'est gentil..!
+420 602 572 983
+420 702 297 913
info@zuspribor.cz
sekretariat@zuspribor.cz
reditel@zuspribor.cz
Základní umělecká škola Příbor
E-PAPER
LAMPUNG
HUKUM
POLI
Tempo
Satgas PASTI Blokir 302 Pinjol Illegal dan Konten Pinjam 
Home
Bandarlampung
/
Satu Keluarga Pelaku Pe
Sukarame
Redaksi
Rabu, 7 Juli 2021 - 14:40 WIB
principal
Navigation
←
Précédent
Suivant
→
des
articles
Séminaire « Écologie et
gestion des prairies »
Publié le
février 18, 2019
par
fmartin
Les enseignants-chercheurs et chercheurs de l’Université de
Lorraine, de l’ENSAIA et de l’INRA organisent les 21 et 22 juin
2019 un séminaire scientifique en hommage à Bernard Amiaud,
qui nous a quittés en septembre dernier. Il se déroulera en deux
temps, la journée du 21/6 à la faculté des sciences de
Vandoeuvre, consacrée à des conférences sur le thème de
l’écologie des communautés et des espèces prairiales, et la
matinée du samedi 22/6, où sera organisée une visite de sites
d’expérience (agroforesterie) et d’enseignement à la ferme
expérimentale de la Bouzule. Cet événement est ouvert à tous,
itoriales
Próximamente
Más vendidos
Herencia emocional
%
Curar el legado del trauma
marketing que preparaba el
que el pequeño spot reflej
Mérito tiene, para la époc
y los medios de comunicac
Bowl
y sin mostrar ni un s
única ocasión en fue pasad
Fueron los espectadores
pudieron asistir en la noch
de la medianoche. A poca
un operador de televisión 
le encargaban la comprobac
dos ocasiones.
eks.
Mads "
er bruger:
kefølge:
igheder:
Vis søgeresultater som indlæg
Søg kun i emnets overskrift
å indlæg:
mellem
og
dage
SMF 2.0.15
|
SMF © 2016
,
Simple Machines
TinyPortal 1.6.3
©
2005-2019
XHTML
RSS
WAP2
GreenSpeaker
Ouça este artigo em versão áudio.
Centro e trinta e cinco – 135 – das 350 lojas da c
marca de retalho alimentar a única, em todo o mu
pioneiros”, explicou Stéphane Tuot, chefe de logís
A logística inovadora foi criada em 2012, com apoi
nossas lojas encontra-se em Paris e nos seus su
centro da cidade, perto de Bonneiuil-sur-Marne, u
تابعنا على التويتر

—————

## Work to complete
All the records, as written, must be given again.

## Exercise result
'est gentil..!
+420 602 572 983
+420 702 297 913
info@zuspribor.cz
sekretariat@zuspribor.cz
reditel@zuspribor.cz
Základní umělecká škola Příbor
E-PAPER
LAMPUNG
HUKUM
POLI
Tempo
Satgas PASTI Blokir 302 Pinjol Illegal dan Konten Pinjam 
Home
Bandarlampung
/
Satu Keluarga Pelaku Pe
Sukarame
Redaksi
Rabu, 7 Juli 2021 - 14:40 WIB
principal
Navigation
←
Précédent
Suivant
→
des
articles
Séminaire « Écologie et
gestion des prairies »
Publié le
février 18, 2019
par
fmartin
Les enseignants-chercheurs et chercheurs de l’Université de
Lorraine, de l’ENSAIA et de l’INRA organisent les 21 et 22 juin
2019 un séminaire scientifique en hommage à Bernard Amiaud,
qui nous a quittés en septembre dernier. Il se déroulera en deux
temps, la journée du 21/6 à la faculté des sciences de
Vandoeuvre, consacrée à des conférences sur le thème de
l’écologie des communautés et des espèces prairiales, et la
matinée du samedi 22/6, où sera organisée une visite de sites
d’expérience (agroforesterie) et d’enseignement à la ferme
expérimentale de la Bouzule. Cet événement est ouvert à tous,
itoriales
Próximamente
Más vendidos
Herencia emocional
%
Curar el legado del trauma
marketing que preparaba el
que el pequeño spot reflej
Mérito tiene, para la époc
y los medios de comunicac
Bowl
y sin mostrar ni un s
única ocasión en fue pasad
Fueron los espectadores
pudieron asistir en la noch
de la medianoche. A poca
un operador de televisión 
le encargaban la comprobac
dos ocasiones.
eks.
Mads "
er bruger:
kefølge:
igheder:
Vis søgeresultater som indlæg
Søg kun i emnets overskrift
å indlæg:
mellem
og
dage
SMF 2.0.15
|
SMF © 2016
,
Simple Machines
TinyPortal 1.6.3
©
2005-2019
XHTML
RSS
WAP2
GreenSpeaker
Ouça este artigo em versão áudio.
Centro e trinta e cinco – 135 – das 350 lojas da c
marca de retalho alimentar a única, em todo o mu
pioneiros”, explicou Stéphane Tuot, chefe de logís
A logística inovadora foi criada em 2012, com apoi
nossas lojas encontra-se em Paris e nos seus su
centro da cidade, perto de Bonneiuil-sur-Marne, u
تابعنا على التويتر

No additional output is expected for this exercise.